On Tue, Jul 07, 2015, Muhammad Ali wrote:
> Hi Matthew! Thank you for responding.
> Going on at line 370:
>
> new_sum_squared_grad = ( sum_square_grad + T.sqr(grads[param]) )
>
> The loop then adds the squares of all the parameters to
> new_sum_squared_grad. Isn't AdaGrad supposed to retain a per parameter
> history instead of squaring and adding all the parameters? Where is my
> understanding wrong?
That is right, and this is what this code is doing.
That line is in the middle of a loop over all parameters, so it only deals
with one parameter (`param`).
There is a different "sum_square_grad", as well as a different
new_sum_squared_grad, for each param.
>
> On Wednesday, July 8, 2015 at 12:01:38 AM UTC+5, Matthew Koichi Grimes
> wrote:
> >
> > It's creating a shared variable of dtype floatX (usually floatX=float32)
> > with the same array shape as param, and filling it with zeros.
> >
> > On Tue, Jul 7, 2015 at 7:58 PM Muhammad Ali <
mohumm...@gmail.com
> > <javascript:>> wrote:
> >
> >> I am reading through the source code in an effort to understand and
> >> implement a custom implementation of AdaGrad. I'd be really thankful if
> >> anyone could help me resolve a small confusion. Line 364 in
> >> learning_rule.py says:
> >>
> >> sum_square_grad = sharedX(param.get_value() * 0.)
> >>
> >> I do not understand what this line is trying to do. Why multiply with the
> >> zero? What part of the algorithm can I see here?
> >> I'm sorry if I sound naive.
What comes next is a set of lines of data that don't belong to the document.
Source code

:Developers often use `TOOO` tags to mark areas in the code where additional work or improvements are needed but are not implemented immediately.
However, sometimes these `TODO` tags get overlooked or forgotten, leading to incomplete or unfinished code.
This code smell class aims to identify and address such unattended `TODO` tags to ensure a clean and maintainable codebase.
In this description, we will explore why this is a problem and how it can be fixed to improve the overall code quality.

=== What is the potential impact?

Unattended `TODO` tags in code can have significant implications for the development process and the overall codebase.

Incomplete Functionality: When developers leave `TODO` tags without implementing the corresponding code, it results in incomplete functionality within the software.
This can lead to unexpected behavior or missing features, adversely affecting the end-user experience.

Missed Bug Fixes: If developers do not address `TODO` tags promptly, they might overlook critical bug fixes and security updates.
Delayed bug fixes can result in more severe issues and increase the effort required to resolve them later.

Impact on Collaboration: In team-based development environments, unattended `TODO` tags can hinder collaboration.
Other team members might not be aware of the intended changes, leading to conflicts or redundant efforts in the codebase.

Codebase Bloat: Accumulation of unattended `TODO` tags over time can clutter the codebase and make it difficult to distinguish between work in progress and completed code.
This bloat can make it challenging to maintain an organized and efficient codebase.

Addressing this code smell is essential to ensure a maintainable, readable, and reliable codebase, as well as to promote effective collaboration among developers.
I hope to learn more and more.
> >>
> >> --
> >>
> >> ---
> >> You received this message because you are subscribed to the Google Groups
> >> "pylearn-dev" group.
> >> To unsubscribe from this group and stop receiving emails from it, send an
> >> email to
pylearn-dev...@googlegroups.com <javascript:>.
--
Pascal